Ever since I discovered from Foodilicious how easy it is to make murukku, I have been hankering to try my hands on making this Indian snacks. My Indian neighbour gave me a big jar of murukku and my children love it so much.

Since it is Deepavali, I decided to try making murukku. It is bloggable material, it is an adventure and I guess it is not expensive to experiment too.

murukku mould
(murukku mould, wooden one with brass mould, costs RM23.90, Made In India)

I went to a shop in Little India and confidently tell the Indian man, “Saya mau buat muruku. Apa tepong saya kena beli?” Wuah…I was so confident he will believe me. But our friend there pointed the pre-mix packed of murukku flour. I told him, “Tak mau, saya mau sendiri campur punya tepung.”

I cannot recall the name of the flour mentioned by Foodillious. So, I was helpless in demanding for the original flour as I don’t know what type of flour. The man insisted, “Ambil itu Baba’s punya. Sedap.”

Doh…I guess he doesn’t believe a Chinese woman can make murukku.

murukku mould
(murukku mould close up. There are four choices of the shapes. I tried the star shaped and the big round one)

So, I had to take a packet of Baba’s murukku flour. It costs only RM2.90 for 500 grams.

murukku ingredients

I use half a packet, i.e. 250 grams of flour, 1 tablespoon of ghee and a cup of water. Mix them into a dough.


After getting a pliable dough, every one of my sons wanted to press the murukku dough. So, they take turns pressing the wooden mould. It is not easy to get nice shape. Nothing like how I see on TV where the Indian ammah just swirl, swirl, swirl and get standard size and shape murukku nests.

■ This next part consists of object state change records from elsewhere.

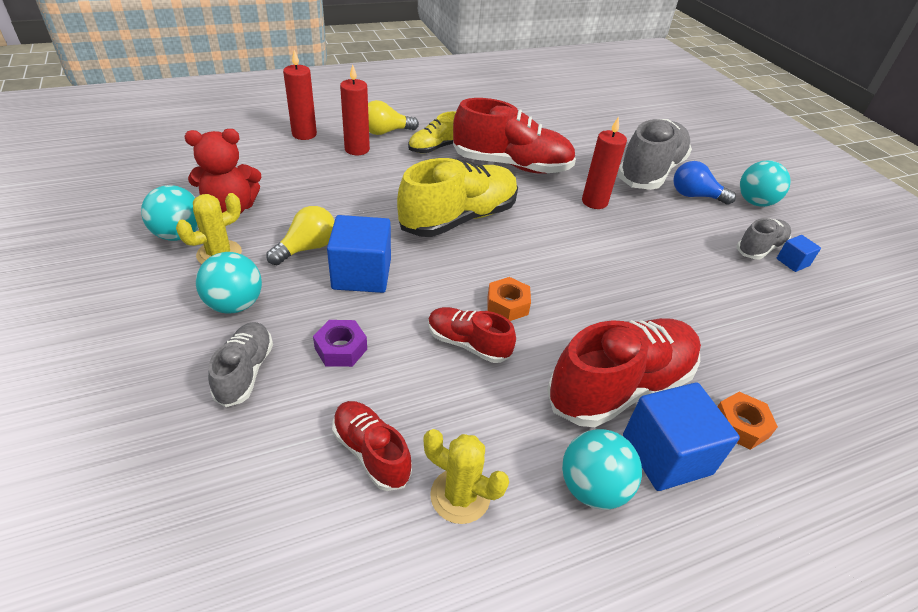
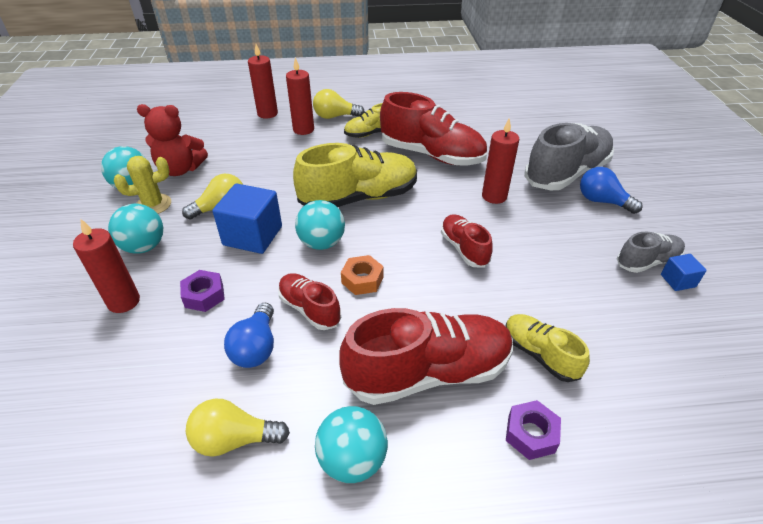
camera: 20 degrees right, 0 degrees up
(245, 372) = (124, 301): grey shoe -> red candle
(371, 452) = (183, 386): red shoe -> red shoe (464, 248)
(431, 395) = (256, 347): none -> blue light bulb
(460, 496) = (234, 439): yellow cactus -> yellow light bulb
(666, 454) = (439, 445): blue cube -> none
(711, 350) = (539, 354): none -> yellow shoe
(740, 425) = (531, 434): orange nut -> purple nut
(755, 202) = (666, 215): turquoise ball -> turquoise ball (322, 243)

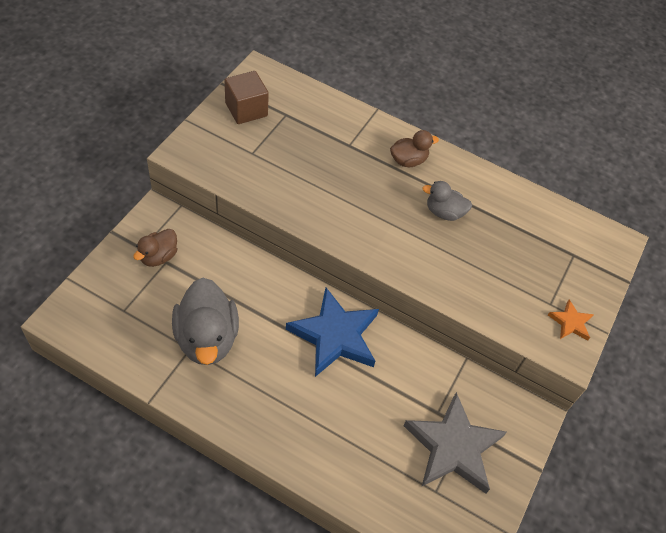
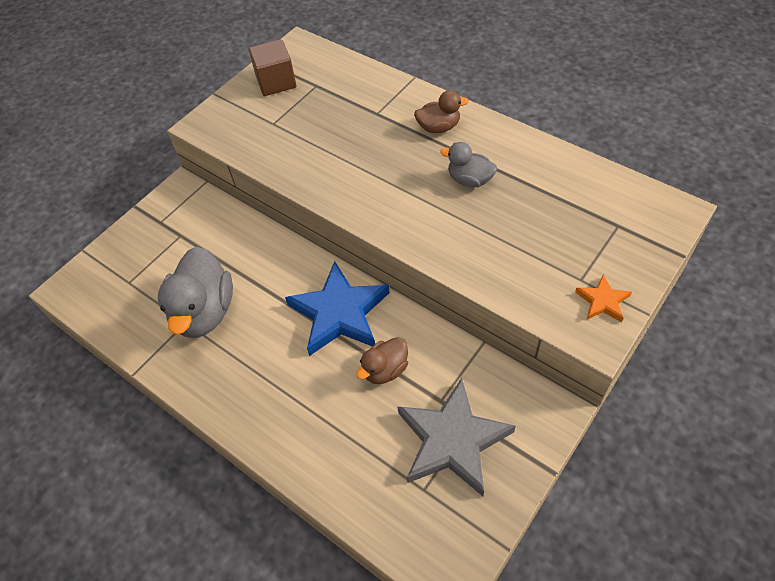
camera: 20 degrees right, 0 degrees up
(158, 256) = (174, 230): brown duck -> brown duck (385, 370)

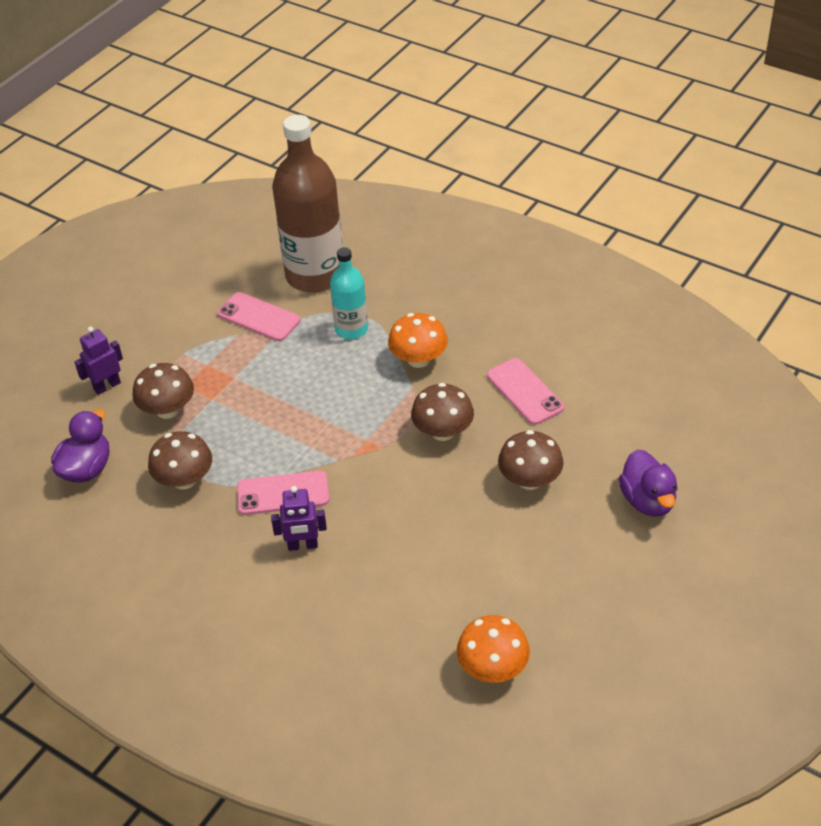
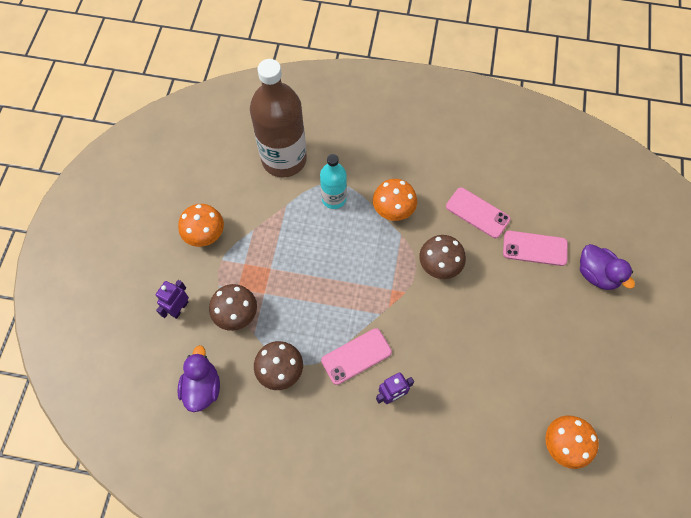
camera: 25 degrees left, 20 degrees up
(179, 323) = (205, 234): none -> orange mushroom
(259, 317) = (262, 209): pink phone -> pink phone (535, 248)
(530, 480) = (515, 284): brown mushroom -> none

All we get are odd shapes and sizes pile of murukku because each son came up with their own designs. I find the flour too mild so I added sesame seeds, garam masala and tumeric powder into the dough. Meanwhile, in the oil, I added some spices to make it smell spicy.

murukku for deepavali

So here is the small portion of the murukku, fresh out of the hot oil. The murukku is very crispy and tastes authentic. It is much better than those sold at the pasar malam as it is not hard at all.

As it is late when I attempted to fry the murukku, I didn’t bother to get the curry leaves from our apartment garden. Otherwise, I think it will tastes much better.

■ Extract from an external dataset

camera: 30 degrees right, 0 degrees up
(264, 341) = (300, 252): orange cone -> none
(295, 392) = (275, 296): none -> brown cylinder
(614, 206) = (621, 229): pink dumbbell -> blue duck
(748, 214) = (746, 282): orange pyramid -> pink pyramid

If you want the real murukku recipe, go over to Foodillious. And do stumble her post!


10 Replies to “Making murukku for Deepavali”

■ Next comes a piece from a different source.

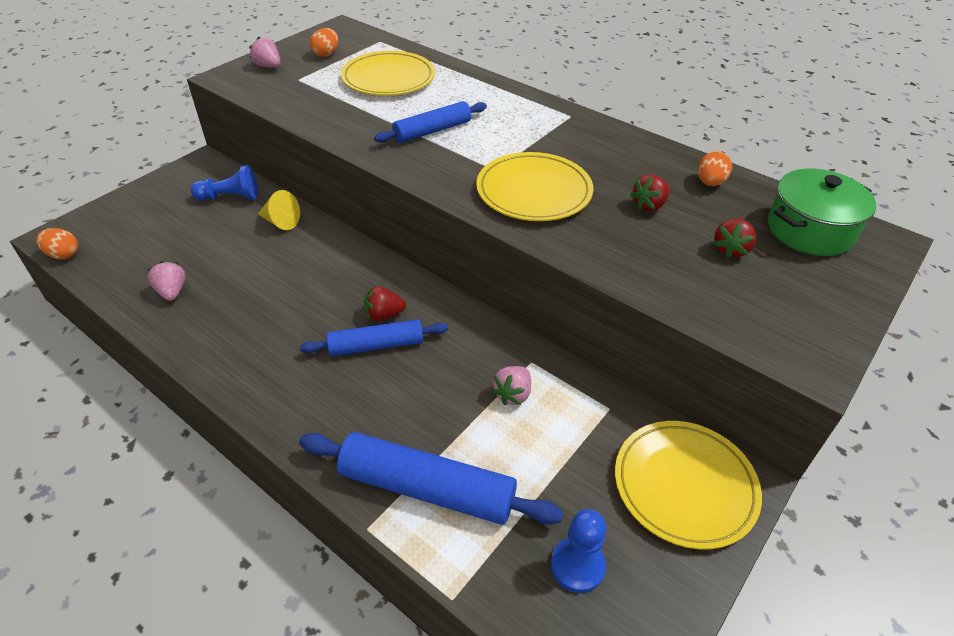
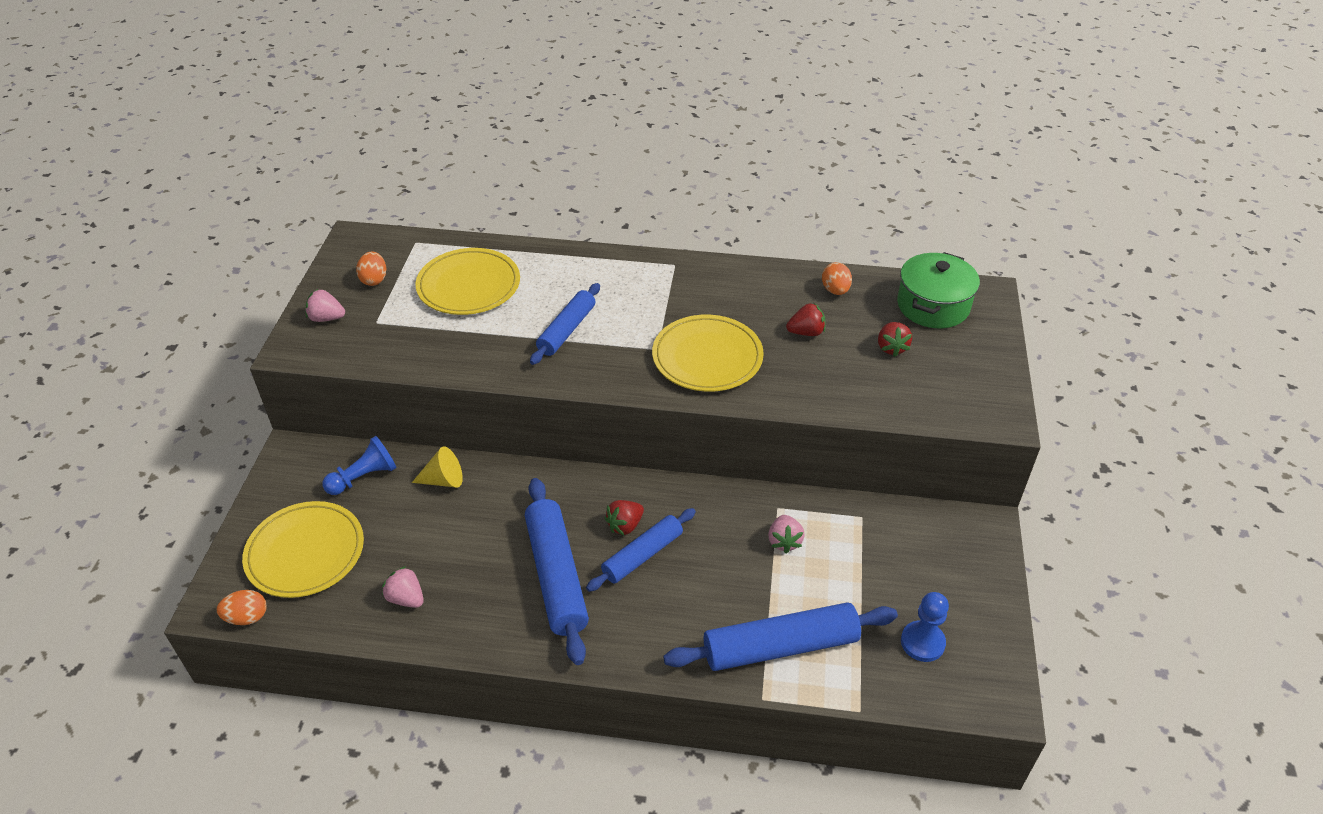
camera: 30 degrees left, 0 degrees up
(293, 328) = (556, 575): none -> blue rolling pin
(649, 205) = (806, 332): red strawberry -> red strawberry turned 120 degrees counterclockwise
(684, 485) = (951, 549): yellow plate -> yellow plate (305, 552)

  1. Oh oh… the last time as I remembered, I ate 500gms of Muruku in one go as I was watching the TV. Haha.. they are sure addictive… even worst it you add fried peanuts with it. 😛

  2. PTP – Yalor, not so easy to get the right texture also. Add water, add flour, too hard, add water, too soft…but in the end, ok lah.

    criz – wuah can get pimples and sorethroat. That’s why I make small portions, so no one can eat too much. Hehehe.

    KNizam – Yalar, I didn’t know it it so easy. All the tepung easily found at supermarkets. The plastic mould also cheap only.